A city councillor has warned that Dublin City Council (DCC) is at risk of repeating the disastrous Public-Private Partnership (PPP) failures of the past, with a new multi-county ‘bundle’ approach to developing public land.
Cllr. Éilis Ryan (Workers’ Party, Dublin North Inner City) was speaking ahead of tonight’s (April 3rd) city council meeting, which will consider a proposal to grant the council’s Chief Executive authority to establish a PPP for the development of multiple sites of public land across Dublin, Louth, Wicklow and Kildare.
Cllr. Ryan said
Dublin City Council management appear to be under to the illusion that, simply because they are leasing rather than selling their land to a private developer, the collapse of Public-Private Partnerships we witnessed in the past will not happen.
However, retaining nominal ownership of the land does not change the fact that, as soon as a private developer faces financial difficulties, the city council – and all those awaiting council housing – will be burned yet again. No technicality in the world can prevent this from happening.
The Workers’ Party will be proposing an amendment to the initiative at tonight’s meeting, which calls for a state company to be established to develop the sites in question.
Cllr. Ryan said:
Last week, a report from the Nevin Institute provided clear evidence that is entirely feasible to establish a state company which can borrow off balance sheet. Given this is the justification for the PPPs in question, why not take the public approach?
I am asking councillors to take a step back and consider all the available options – most importantly the possibility of developing our own land ourselves – before committing to yet another risky private venture.

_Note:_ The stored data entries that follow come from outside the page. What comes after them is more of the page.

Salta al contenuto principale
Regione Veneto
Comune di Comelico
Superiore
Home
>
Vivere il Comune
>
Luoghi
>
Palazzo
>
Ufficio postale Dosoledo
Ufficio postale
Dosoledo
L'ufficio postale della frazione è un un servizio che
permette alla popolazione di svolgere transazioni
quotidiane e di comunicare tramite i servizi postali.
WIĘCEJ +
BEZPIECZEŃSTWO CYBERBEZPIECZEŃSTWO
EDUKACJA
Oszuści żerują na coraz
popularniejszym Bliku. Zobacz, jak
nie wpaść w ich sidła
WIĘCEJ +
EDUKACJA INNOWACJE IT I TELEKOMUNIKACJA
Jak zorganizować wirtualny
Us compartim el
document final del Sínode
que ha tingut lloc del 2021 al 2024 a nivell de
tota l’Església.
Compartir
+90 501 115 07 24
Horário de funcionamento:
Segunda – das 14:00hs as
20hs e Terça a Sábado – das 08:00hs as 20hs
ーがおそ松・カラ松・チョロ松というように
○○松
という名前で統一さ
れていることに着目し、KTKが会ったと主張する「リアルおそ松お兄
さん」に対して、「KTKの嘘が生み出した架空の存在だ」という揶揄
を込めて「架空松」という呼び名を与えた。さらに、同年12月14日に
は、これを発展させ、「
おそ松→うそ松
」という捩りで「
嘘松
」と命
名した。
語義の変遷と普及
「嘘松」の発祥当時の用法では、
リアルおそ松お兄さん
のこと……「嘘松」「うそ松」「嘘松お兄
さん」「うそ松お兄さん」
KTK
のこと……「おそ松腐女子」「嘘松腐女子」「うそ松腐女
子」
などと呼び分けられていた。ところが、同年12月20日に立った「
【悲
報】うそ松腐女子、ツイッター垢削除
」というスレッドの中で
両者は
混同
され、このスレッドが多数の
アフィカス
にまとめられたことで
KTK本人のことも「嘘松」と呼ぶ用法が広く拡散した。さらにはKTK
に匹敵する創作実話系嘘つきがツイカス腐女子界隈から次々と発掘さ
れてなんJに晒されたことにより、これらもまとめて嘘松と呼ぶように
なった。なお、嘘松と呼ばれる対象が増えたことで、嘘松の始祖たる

Full text of the amendment proposed by the Workers’ Party
In relation to Report 96/2017 (Report on a Proposed Section 85 Agreement Regarding the Provision of Social Housing via a Public Private Partnership under the Social Housing Strategy 2020);
– The council notes that EU debt rules do not automatically consider public borrowing to be ‘on balance sheet’ if done by a commercially viable state or semi-state company
– The council notes the failure of the government to explore the possibility of establishing a state or semi-state company capable of borrowing off balance sheet to build housing
– The council furthermore notes that such public, state companies play a vital role in the provision of social housing in numerous European countries, and their borrowings are not automatically considered on balance sheet
– The council recognises the negative role of the private sector in PPPs in the provision of housing in Dublin
– The council furthermore recognises the broad support for enabling middle-income households to avail of public housing, thereby increasing the state’s ability to repay any borrowings associated with public housing through higher rental streams.
Therefore, the council recommends that the following amendment be made to the motion recommended by the Chief Executive in Report 96/2017
To insert the following sentence at the end of the motion:
“Dublin City Council furthermore commits to exploring fully the possibility, and reporting back to city councillors, on the option of establishing a state company with borrowing capacity which could fulfil the role of “project-company” in the above-outlined PPP initiative, ahead of tendering any non-state/private project company.”